_Task requirements_. Identify each line in the records below that contains the word "tail", and copy it.

_Data extract_.
··········

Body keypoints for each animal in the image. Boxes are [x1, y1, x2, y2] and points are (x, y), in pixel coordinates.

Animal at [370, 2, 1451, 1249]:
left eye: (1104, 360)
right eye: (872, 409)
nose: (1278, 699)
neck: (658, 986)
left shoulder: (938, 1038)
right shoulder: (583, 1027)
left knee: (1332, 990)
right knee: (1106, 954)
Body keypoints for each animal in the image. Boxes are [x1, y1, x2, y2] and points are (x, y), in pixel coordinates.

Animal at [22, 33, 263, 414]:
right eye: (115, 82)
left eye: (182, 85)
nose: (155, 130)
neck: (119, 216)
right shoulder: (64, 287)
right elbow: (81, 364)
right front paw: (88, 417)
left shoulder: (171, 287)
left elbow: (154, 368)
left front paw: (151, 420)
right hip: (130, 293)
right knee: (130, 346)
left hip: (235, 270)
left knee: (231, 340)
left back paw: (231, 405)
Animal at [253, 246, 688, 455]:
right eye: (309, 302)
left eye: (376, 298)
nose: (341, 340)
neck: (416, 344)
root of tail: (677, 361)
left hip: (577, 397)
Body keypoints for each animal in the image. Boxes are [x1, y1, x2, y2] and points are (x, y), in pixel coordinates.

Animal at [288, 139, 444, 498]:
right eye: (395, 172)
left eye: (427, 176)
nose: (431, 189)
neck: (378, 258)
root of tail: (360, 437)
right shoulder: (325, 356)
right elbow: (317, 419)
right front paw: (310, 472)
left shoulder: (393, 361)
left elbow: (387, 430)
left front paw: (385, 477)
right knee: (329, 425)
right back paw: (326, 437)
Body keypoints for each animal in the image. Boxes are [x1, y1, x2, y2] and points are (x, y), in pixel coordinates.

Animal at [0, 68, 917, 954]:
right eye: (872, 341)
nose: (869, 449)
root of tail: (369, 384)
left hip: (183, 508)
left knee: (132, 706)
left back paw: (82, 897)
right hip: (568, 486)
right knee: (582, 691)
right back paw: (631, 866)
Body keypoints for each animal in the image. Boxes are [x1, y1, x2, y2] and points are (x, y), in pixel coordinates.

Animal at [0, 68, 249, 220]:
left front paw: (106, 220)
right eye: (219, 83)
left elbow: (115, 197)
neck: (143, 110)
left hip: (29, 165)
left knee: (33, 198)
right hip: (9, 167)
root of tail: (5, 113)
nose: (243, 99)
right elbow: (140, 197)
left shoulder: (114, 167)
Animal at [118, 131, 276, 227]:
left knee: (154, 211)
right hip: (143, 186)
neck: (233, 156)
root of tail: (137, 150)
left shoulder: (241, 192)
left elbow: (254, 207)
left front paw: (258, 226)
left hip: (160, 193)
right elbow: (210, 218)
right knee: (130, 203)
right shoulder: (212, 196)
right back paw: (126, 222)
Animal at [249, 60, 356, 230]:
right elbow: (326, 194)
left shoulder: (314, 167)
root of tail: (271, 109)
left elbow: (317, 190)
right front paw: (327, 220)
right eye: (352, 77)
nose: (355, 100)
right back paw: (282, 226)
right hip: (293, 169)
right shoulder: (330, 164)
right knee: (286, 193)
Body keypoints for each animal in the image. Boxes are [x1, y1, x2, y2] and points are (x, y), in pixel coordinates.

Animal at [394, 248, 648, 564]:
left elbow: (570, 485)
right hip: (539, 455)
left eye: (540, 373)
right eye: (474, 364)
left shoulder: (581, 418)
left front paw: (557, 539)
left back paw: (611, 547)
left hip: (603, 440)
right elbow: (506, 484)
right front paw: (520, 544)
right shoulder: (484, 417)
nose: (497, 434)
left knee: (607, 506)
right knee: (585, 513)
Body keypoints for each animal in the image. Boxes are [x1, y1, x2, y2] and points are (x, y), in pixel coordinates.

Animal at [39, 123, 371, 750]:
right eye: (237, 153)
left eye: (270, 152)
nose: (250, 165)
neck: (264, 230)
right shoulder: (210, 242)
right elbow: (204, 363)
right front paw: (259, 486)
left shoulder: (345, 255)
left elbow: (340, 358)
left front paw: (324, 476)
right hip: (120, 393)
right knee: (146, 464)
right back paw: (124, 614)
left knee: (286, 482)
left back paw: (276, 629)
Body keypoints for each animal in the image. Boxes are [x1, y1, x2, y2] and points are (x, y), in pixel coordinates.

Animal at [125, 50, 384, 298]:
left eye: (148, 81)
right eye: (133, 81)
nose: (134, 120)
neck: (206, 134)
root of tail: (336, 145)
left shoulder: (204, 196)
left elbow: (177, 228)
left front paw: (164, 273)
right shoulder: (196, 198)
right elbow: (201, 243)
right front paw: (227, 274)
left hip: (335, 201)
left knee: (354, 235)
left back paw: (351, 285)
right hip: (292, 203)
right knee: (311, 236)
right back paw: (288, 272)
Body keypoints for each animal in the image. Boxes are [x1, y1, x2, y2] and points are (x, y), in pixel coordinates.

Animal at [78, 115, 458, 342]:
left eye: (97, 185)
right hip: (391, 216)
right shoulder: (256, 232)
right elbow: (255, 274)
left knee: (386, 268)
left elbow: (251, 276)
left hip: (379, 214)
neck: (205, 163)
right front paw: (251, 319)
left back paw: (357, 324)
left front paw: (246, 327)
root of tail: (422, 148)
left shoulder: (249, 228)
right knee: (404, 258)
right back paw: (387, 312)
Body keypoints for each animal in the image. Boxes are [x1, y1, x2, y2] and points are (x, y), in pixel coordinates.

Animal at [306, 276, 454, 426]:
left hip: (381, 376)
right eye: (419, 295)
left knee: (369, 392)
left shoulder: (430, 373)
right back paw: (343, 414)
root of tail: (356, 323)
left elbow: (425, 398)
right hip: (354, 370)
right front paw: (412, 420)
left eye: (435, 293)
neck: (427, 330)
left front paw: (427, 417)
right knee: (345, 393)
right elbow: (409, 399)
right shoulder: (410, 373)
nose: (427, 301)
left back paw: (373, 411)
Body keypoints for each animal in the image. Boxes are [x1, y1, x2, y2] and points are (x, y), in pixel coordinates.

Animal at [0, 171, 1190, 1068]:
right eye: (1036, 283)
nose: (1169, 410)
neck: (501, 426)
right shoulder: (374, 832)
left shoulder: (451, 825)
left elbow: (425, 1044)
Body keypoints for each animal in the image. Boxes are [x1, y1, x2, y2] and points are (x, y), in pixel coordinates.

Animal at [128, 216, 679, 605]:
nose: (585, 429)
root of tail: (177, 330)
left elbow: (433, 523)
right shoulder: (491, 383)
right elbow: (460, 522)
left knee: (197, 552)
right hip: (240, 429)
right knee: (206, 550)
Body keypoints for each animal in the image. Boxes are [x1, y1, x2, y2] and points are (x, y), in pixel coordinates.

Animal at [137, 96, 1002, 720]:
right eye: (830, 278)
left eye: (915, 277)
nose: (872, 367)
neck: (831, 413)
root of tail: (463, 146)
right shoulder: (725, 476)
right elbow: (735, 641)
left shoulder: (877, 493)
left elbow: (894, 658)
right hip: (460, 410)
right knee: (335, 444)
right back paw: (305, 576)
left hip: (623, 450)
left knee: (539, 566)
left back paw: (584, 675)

··········

_Final answer_.
root of tail: (677, 361)
root of tail: (360, 437)
root of tail: (369, 384)
root of tail: (5, 113)
root of tail: (137, 150)
root of tail: (271, 109)
root of tail: (336, 145)
root of tail: (422, 148)
root of tail: (356, 323)
root of tail: (177, 330)
root of tail: (463, 146)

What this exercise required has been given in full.